Authentic love means authentic forgiveness, and forgiveness means forgetting the past hurts and start anew. But that's not what I see in one situation around me. Just because the girl hurt him once in the past, he would unearth past mistakes anytime he wanted to and get mad and feed in as much as spoonful of hurting, harsh, demeaning words to the girl until he gets satisfied and clear his ego. Make the girl appear as always the bad one. Which he actually thought that being hurt once before, now give him the license to hurt his partner at any given moment.
A part of authenticity in love and forgiveness is accepting the person, regardless of the mistakes he/she made in the past. It does not make any self-gratification because the "I" has always been faithful and good while the "you" was once unfaithful and bad. In other words, if there is truthfulness in one's love, there too must be truthfulness in one's words. Unless when these two people realize that they can no longer find way to mend their broken relationship and call it "quit". But then the case is, the guy wouldn't let go of the girl. He wants to hold on to the relationship and yet he's not making it an even stronger one.

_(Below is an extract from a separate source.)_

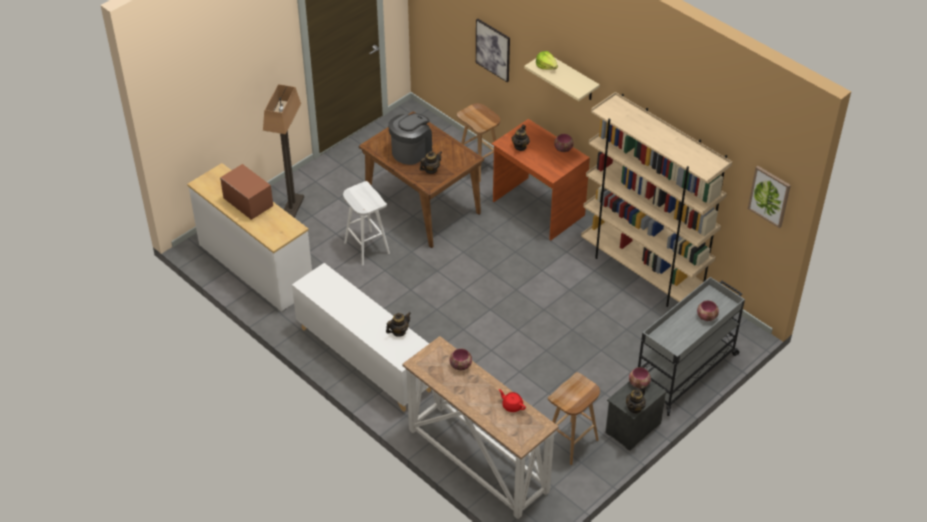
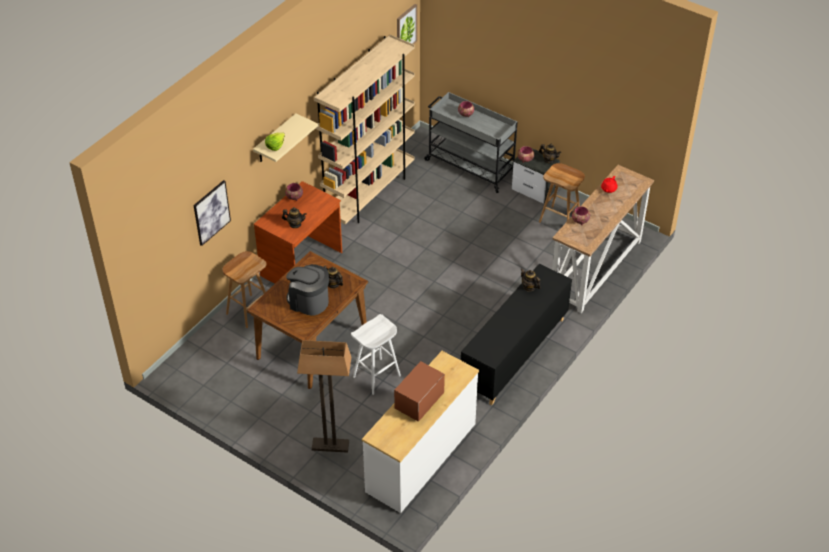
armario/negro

How can there still be love existing in a relationship when one would keep on reminding his partner of the past? How can there be moving on and starting of a new one if one hasn't let go of the past hurts? "The thing here must probably be, until when can there still be respect for each other even when the " I " no longer have the "You". When you just have to keep your silence and then go. It's not easy though, but true love knows what's letting go."